BEGIN

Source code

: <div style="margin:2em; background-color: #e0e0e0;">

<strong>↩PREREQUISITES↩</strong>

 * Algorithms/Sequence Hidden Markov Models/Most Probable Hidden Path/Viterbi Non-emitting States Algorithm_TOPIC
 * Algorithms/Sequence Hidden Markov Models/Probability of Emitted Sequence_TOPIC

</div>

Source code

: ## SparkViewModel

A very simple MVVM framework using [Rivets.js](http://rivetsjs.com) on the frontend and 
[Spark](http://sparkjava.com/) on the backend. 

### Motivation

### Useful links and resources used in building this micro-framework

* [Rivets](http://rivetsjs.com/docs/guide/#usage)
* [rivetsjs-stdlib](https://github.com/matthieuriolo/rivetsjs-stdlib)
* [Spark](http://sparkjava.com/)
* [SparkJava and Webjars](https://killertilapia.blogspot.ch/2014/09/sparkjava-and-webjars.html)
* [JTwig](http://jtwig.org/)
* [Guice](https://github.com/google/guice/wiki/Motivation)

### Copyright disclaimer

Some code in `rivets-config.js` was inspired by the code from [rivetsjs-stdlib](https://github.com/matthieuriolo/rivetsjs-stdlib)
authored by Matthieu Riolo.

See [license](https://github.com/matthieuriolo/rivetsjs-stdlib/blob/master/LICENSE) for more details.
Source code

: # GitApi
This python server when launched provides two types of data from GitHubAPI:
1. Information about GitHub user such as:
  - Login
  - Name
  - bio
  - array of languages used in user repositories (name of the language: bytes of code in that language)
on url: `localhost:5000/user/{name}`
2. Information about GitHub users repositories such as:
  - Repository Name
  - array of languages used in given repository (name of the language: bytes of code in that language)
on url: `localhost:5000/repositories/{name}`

END

Rewrite all of the material above, putting "bytes of source" wherever "bytes of code" appears and leaving everything else unchanged.

Source code

: <div style="margin:2em; background-color: #e0e0e0;">

<strong>↩PREREQUISITES↩</strong>

 * Algorithms/Sequence Hidden Markov Models/Most Probable Hidden Path/Viterbi Non-emitting States Algorithm_TOPIC
 * Algorithms/Sequence Hidden Markov Models/Probability of Emitted Sequence_TOPIC

</div>

Source code

: ## SparkViewModel

A very simple MVVM framework using [Rivets.js](http://rivetsjs.com) on the frontend and 
[Spark](http://sparkjava.com/) on the backend. 

### Motivation

### Useful links and resources used in building this micro-framework

* [Rivets](http://rivetsjs.com/docs/guide/#usage)
* [rivetsjs-stdlib](https://github.com/matthieuriolo/rivetsjs-stdlib)
* [Spark](http://sparkjava.com/)
* [SparkJava and Webjars](https://killertilapia.blogspot.ch/2014/09/sparkjava-and-webjars.html)
* [JTwig](http://jtwig.org/)
* [Guice](https://github.com/google/guice/wiki/Motivation)

### Copyright disclaimer

Some code in `rivets-config.js` was inspired by the code from [rivetsjs-stdlib](https://github.com/matthieuriolo/rivetsjs-stdlib)
authored by Matthieu Riolo.

See [license](https://github.com/matthieuriolo/rivetsjs-stdlib/blob/master/LICENSE) for more details.
Source code

: # GitApi
This python server when launched provides two types of data from GitHubAPI:
1. Information about GitHub user such as:
  - Login
  - Name
  - bio
  - array of languages used in user repositories (name of the language: bytes of source in that language)
on url: `localhost:5000/user/{name}`
2. Information about GitHub users repositories such as:
  - Repository Name
  - array of languages used in given repository (name of the language: bytes of source in that language)
on url: `localhost:5000/repositories/{name}`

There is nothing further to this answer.